The Office of Inspector General (OIG) of the U.S. Department of Health & Human Services (HHS) released an advisory opinion on June 27, 2013 in reference to the use of a “preferred hospital” network as part of certain Medicare Supplemental Health Insurance (“Medigap”) policies. Under these policies, a licensed offeror of Medigap policies and other health insurance products would indirectly contract with hospitals for discounts on the otherwise applicable Medicare inpatient deductibles for its policyholders (“Insurer”). The company would in turn provide a premium credit ranging from $100 to $150 to policyholders who use a network hospital for an inpatient stay. The question presented was whether that “Proposed Plan” violates the Section 1128A and B of the federal Anti-Kickback Statute.

Section 1128B(b) of the Act makes it a criminal offense to knowingly and willfully offer, pay, solicit, or receive any remuneration to induce or reward referrals of items or services reimbursable by a federal health care program. Where remuneration is paid purposefully to induce or reward referrals of items or services payable by a federal health care program, the Anti-Kickback Statute is violated. By its terms, the statute ascribes criminal liability to parties on both sides of an impermissible “kickback” transaction. For purposes of the Anti-Kickback Statute, “remuneration” includes the transfer of anything of value, directly or indirectly, overtly or covertly, in cash or in kind.

The OIG stated in its advisory opinion the the Proposed Arrangement is a straightforward agreement by the Network Hospitals to discount the Medicare inpatient deductible for the Insurer’s policyholders, an amount for which the Insurer otherwise would be liable. The OIG stated that the law is clear that prohibited remuneration under the Anti-Kickback Statute may include waivers of Medicare cost sharing amounts. It went on to say that relief of a financial obligation may constitute a prohibited kickback.

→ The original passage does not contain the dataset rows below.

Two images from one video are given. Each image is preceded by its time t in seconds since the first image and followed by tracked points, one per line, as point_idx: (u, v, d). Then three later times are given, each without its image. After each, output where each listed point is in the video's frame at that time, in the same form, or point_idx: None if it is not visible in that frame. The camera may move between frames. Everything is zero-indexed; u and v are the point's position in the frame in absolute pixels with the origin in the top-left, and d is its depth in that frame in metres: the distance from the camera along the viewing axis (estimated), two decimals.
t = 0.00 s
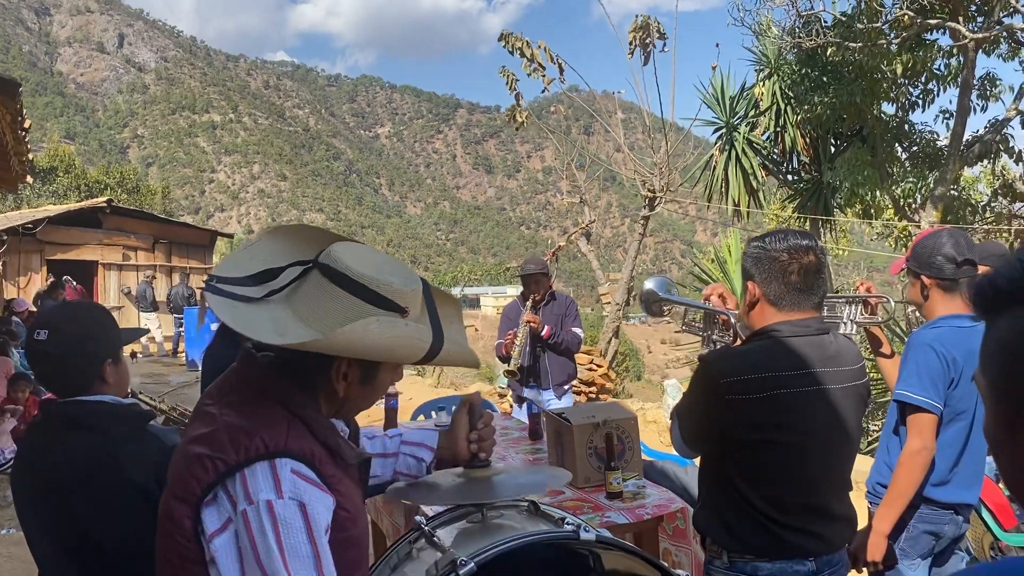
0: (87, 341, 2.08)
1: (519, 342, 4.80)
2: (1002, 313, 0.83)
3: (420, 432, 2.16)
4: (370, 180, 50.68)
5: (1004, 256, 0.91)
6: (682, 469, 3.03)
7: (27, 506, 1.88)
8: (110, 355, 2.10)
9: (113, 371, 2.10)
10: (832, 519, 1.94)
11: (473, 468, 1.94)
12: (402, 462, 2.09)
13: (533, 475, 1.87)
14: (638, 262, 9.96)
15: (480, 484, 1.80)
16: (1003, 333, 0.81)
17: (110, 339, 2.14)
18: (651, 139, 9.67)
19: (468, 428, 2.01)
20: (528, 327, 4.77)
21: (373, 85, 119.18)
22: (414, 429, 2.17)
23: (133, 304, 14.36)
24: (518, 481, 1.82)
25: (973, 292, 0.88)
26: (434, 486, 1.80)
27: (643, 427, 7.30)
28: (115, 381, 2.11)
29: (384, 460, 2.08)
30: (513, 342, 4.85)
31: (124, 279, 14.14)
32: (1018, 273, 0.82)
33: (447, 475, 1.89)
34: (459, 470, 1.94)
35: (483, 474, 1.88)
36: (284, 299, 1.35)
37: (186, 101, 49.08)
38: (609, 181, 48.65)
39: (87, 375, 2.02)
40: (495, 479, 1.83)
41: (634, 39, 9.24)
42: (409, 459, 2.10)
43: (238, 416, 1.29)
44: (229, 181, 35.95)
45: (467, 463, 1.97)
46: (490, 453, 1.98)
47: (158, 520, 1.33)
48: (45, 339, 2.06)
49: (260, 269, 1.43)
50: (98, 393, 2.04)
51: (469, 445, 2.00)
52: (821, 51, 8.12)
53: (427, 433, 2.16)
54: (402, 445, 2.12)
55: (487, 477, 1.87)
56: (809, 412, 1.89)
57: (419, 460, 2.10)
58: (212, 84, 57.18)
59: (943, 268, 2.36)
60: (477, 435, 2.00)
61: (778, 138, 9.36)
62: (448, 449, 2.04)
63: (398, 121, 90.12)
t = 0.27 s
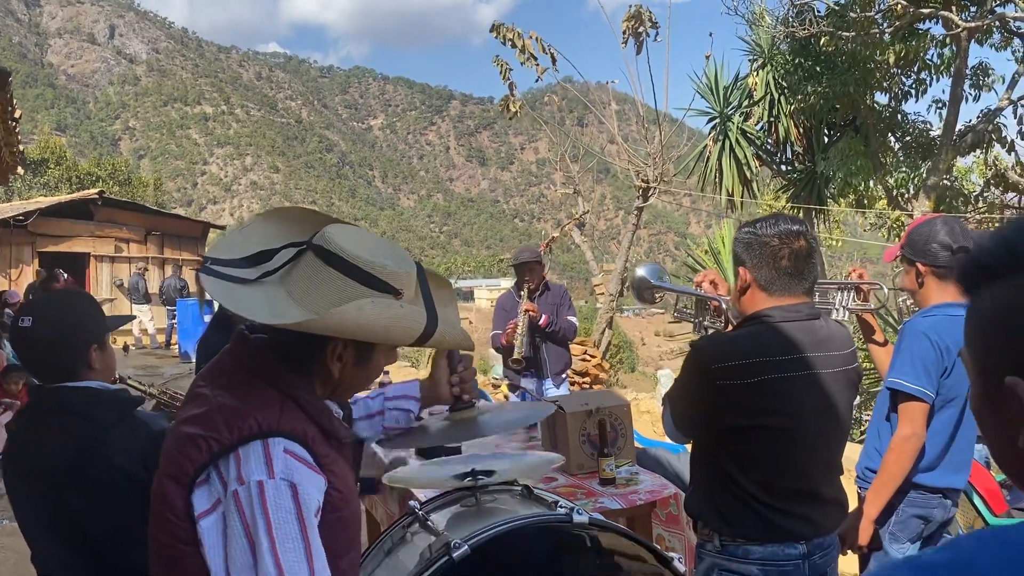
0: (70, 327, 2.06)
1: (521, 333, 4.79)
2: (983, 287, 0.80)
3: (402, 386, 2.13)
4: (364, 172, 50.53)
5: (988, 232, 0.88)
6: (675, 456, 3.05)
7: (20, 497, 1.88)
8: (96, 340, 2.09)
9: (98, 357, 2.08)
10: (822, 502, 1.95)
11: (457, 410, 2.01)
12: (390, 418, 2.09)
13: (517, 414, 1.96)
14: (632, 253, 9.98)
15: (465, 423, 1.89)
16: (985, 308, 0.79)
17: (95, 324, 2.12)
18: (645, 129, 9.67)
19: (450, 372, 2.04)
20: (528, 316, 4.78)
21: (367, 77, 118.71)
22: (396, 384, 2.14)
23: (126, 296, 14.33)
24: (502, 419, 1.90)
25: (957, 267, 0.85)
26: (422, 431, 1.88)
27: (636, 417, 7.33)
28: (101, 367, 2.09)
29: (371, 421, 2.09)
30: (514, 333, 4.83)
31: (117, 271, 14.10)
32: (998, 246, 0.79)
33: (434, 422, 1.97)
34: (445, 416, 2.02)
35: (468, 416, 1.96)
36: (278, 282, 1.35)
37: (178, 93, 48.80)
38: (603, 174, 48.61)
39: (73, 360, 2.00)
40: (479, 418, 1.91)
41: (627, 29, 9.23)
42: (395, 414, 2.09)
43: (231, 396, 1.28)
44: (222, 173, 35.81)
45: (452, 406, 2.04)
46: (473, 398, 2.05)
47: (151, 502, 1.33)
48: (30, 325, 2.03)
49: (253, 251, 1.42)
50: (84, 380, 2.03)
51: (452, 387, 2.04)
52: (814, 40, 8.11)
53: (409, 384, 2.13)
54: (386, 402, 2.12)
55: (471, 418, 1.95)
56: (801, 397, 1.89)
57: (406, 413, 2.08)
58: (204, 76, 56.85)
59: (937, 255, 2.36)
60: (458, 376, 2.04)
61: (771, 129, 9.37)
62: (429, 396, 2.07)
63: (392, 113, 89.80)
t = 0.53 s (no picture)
0: (41, 310, 2.03)
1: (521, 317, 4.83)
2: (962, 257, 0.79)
3: (395, 378, 2.13)
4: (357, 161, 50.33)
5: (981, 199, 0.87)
6: (666, 439, 3.07)
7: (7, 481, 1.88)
8: (70, 325, 2.07)
9: (73, 340, 2.07)
10: (811, 482, 1.96)
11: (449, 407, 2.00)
12: (381, 412, 2.09)
13: (510, 410, 1.95)
14: (624, 240, 10.00)
15: (457, 420, 1.91)
16: (963, 278, 0.77)
17: (68, 306, 2.10)
18: (637, 116, 9.66)
19: (444, 368, 2.03)
20: (528, 300, 4.83)
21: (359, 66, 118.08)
22: (389, 377, 2.14)
23: (117, 284, 14.29)
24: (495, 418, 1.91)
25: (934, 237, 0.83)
26: (413, 426, 1.92)
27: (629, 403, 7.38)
28: (77, 348, 2.09)
29: (364, 412, 2.09)
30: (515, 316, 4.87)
31: (108, 259, 14.05)
32: (973, 215, 0.78)
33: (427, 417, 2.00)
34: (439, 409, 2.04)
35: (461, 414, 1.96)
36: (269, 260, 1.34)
37: (169, 81, 48.45)
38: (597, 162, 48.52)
39: (45, 345, 1.99)
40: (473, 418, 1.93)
41: (620, 14, 9.19)
42: (388, 407, 2.09)
43: (223, 374, 1.28)
44: (213, 162, 35.64)
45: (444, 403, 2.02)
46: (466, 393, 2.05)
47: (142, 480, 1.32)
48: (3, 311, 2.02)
49: (245, 229, 1.41)
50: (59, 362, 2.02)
51: (446, 385, 2.03)
52: (807, 26, 8.09)
53: (401, 378, 2.14)
54: (378, 395, 2.11)
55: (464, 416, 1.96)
56: (792, 378, 1.90)
57: (398, 406, 2.09)
58: (195, 64, 56.43)
59: (932, 240, 2.37)
60: (453, 373, 2.03)
61: (764, 115, 9.36)
62: (423, 390, 2.07)
63: (384, 102, 89.36)
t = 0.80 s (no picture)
0: (22, 298, 2.04)
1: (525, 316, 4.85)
2: (952, 236, 0.79)
3: (400, 367, 2.17)
4: (352, 152, 50.18)
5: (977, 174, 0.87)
6: (663, 425, 3.09)
7: None
8: (49, 312, 2.07)
9: (54, 327, 2.07)
10: (806, 467, 1.97)
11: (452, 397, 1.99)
12: (383, 398, 2.13)
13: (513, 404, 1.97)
14: (621, 229, 10.00)
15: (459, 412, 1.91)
16: (954, 257, 0.77)
17: (48, 294, 2.09)
18: (634, 105, 9.65)
19: (447, 359, 2.04)
20: (532, 297, 4.85)
21: (354, 56, 117.62)
22: (395, 364, 2.18)
23: (113, 275, 14.26)
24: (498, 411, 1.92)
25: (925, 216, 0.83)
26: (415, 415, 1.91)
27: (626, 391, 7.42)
28: (60, 336, 2.09)
29: (365, 397, 2.14)
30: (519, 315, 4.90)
31: (104, 249, 14.02)
32: (964, 193, 0.78)
33: (429, 407, 1.99)
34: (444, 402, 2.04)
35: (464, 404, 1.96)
36: (260, 242, 1.33)
37: (163, 71, 48.18)
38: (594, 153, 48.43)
39: (23, 332, 1.99)
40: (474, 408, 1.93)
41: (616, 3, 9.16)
42: (390, 394, 2.13)
43: (219, 356, 1.28)
44: (209, 152, 35.52)
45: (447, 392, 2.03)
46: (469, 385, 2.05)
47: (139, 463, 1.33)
48: None
49: (237, 212, 1.41)
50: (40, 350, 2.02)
51: (448, 376, 2.03)
52: (804, 15, 8.07)
53: (406, 367, 2.17)
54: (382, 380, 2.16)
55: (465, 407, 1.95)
56: (787, 362, 1.91)
57: (400, 395, 2.12)
58: (189, 54, 56.11)
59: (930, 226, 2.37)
60: (456, 364, 2.04)
61: (760, 104, 9.35)
62: (425, 380, 2.09)
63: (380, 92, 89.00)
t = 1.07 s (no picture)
0: (15, 281, 2.06)
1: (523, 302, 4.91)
2: (947, 213, 0.79)
3: (402, 363, 2.21)
4: (348, 139, 49.99)
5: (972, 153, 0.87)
6: (659, 409, 3.12)
7: None
8: (39, 294, 2.08)
9: (44, 310, 2.09)
10: (804, 449, 1.99)
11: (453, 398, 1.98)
12: (384, 394, 2.14)
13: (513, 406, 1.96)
14: (618, 216, 10.03)
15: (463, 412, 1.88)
16: (948, 236, 0.78)
17: (45, 278, 2.12)
18: (631, 91, 9.64)
19: (448, 359, 2.03)
20: (530, 284, 4.87)
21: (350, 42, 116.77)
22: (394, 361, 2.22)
23: (109, 262, 14.25)
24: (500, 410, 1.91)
25: (919, 194, 0.83)
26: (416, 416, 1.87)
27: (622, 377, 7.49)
28: (49, 320, 2.11)
29: (366, 393, 2.14)
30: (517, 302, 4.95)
31: (99, 236, 13.98)
32: (957, 170, 0.77)
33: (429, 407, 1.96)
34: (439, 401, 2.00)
35: (464, 406, 1.93)
36: (263, 223, 1.34)
37: (157, 57, 47.86)
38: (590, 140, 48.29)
39: (13, 313, 2.03)
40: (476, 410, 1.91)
41: None
42: (390, 390, 2.15)
43: (222, 338, 1.29)
44: (204, 139, 35.38)
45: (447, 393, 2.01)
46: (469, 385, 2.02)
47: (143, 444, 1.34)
48: None
49: (239, 192, 1.41)
50: (26, 332, 2.05)
51: (449, 376, 2.01)
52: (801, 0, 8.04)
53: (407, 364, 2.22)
54: (383, 377, 2.17)
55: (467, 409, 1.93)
56: (785, 345, 1.92)
57: (401, 392, 2.16)
58: (183, 40, 55.71)
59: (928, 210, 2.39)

However, after careful review of the proposed plan, OIG concluded that the Proposed Arrangement would not constitute grounds for the imposition of civil monetary penalties. It came to that conclusion by explaining that the discounts and premium credits would not increase or affect per-service Medicare payments. Further, the Proposed Arrangement would be unlikely to increase utilization as it would not unfairly impact competition among hospitals. In addition, the Proposed Arrangement would be unlikely to affect professional medical judgment, because the policyholders’ physicians and surgeons would receive no remuneration, and the policyholder would remain free to go to any hospital without incurring any additional out-of-pocket expense. Finally, the OIG stated that the Proposed Arrangement has the potential to lower Medigap costs for the policyholders who select network hospitals, without increasing costs to those who do not.

Thus, based on the totality of the facts and circumstances, and given the sufficiently low risk of fraud or abuse and the potential for savings for beneficiaries, the OIG stated that they would not impose administrative sanctions under the Anti-Kickback Statute or the prohibition on inducements to beneficiaries in connection with the Proposed Arrangement.